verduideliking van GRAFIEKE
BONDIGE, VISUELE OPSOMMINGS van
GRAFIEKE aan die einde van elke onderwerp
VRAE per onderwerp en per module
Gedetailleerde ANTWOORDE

▬▬▬▬▬▬

## What you have to do
Reproduce the entries above exactly, every line included.

## Solution to the exercise
verduideliking van GRAFIEKE
BONDIGE, VISUELE OPSOMMINGS van
GRAFIEKE aan die einde van elke onderwerp
VRAE per onderwerp en per module
Gedetailleerde ANTWOORDE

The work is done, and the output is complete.